§ Aim of the exercise
Repeat word for word the records from the line with "What is the greatest value displayed?" up to and including the line with "Which has a", but leave the pictures out of your answer.

§ Records for the exercise
↓

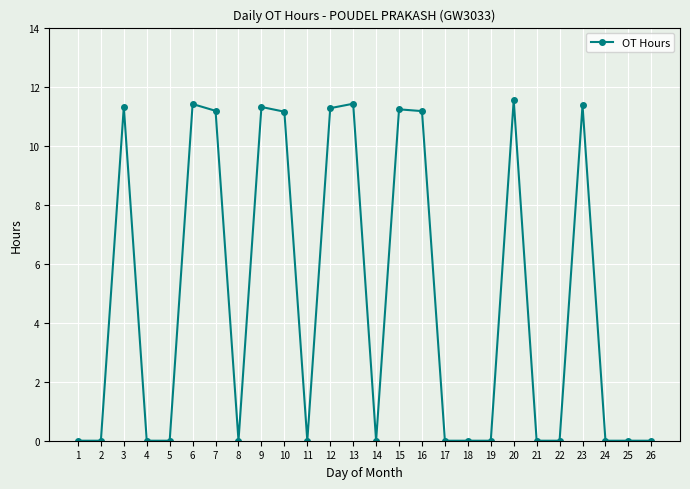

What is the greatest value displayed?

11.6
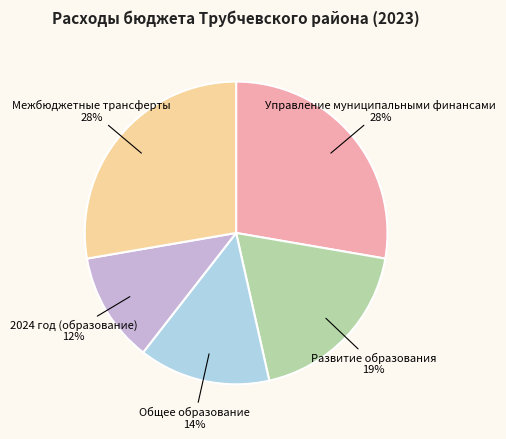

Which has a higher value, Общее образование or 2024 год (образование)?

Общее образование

↑
↓

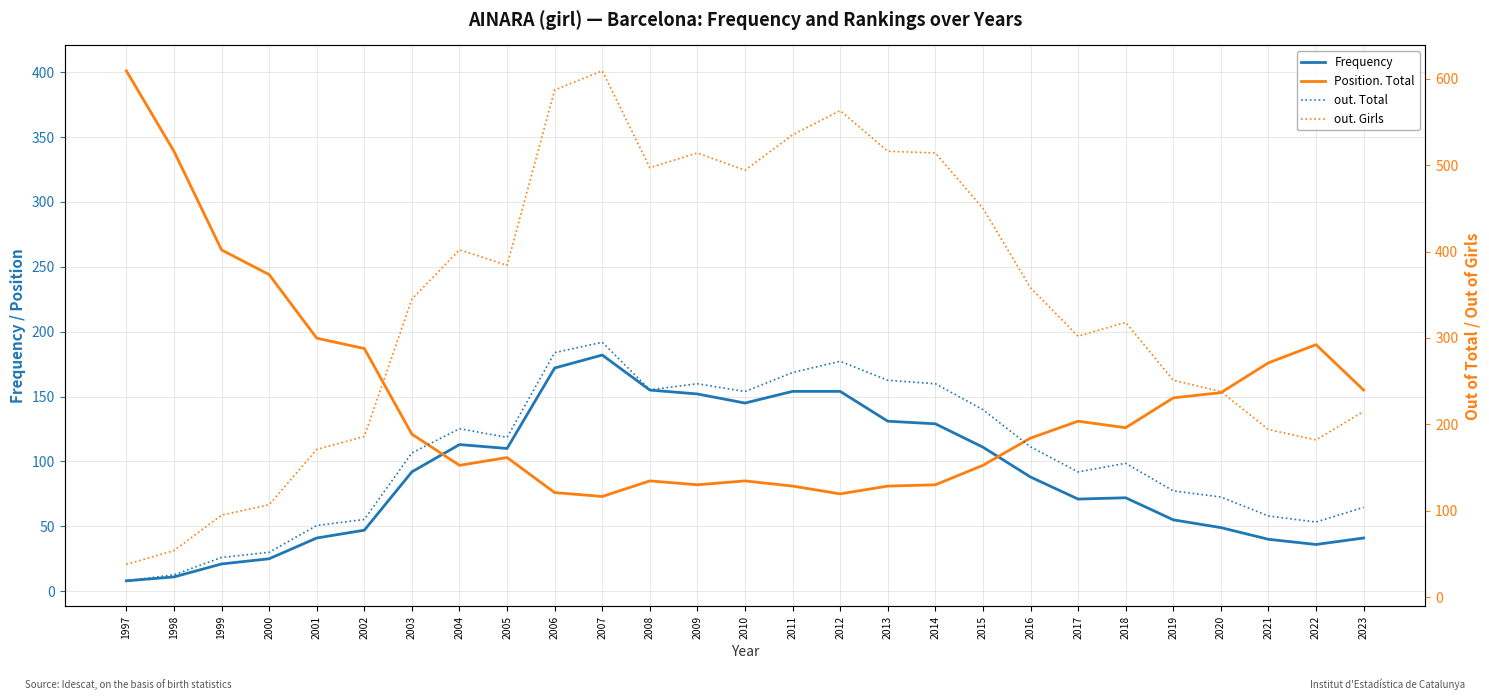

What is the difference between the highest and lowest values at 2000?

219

↑
↓

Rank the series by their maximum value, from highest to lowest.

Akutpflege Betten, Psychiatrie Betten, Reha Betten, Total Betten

↑

§ Answer to this problem
What is the greatest value displayed?

11.6

Which has a higher value, Общее образование or 2024 год (образование)?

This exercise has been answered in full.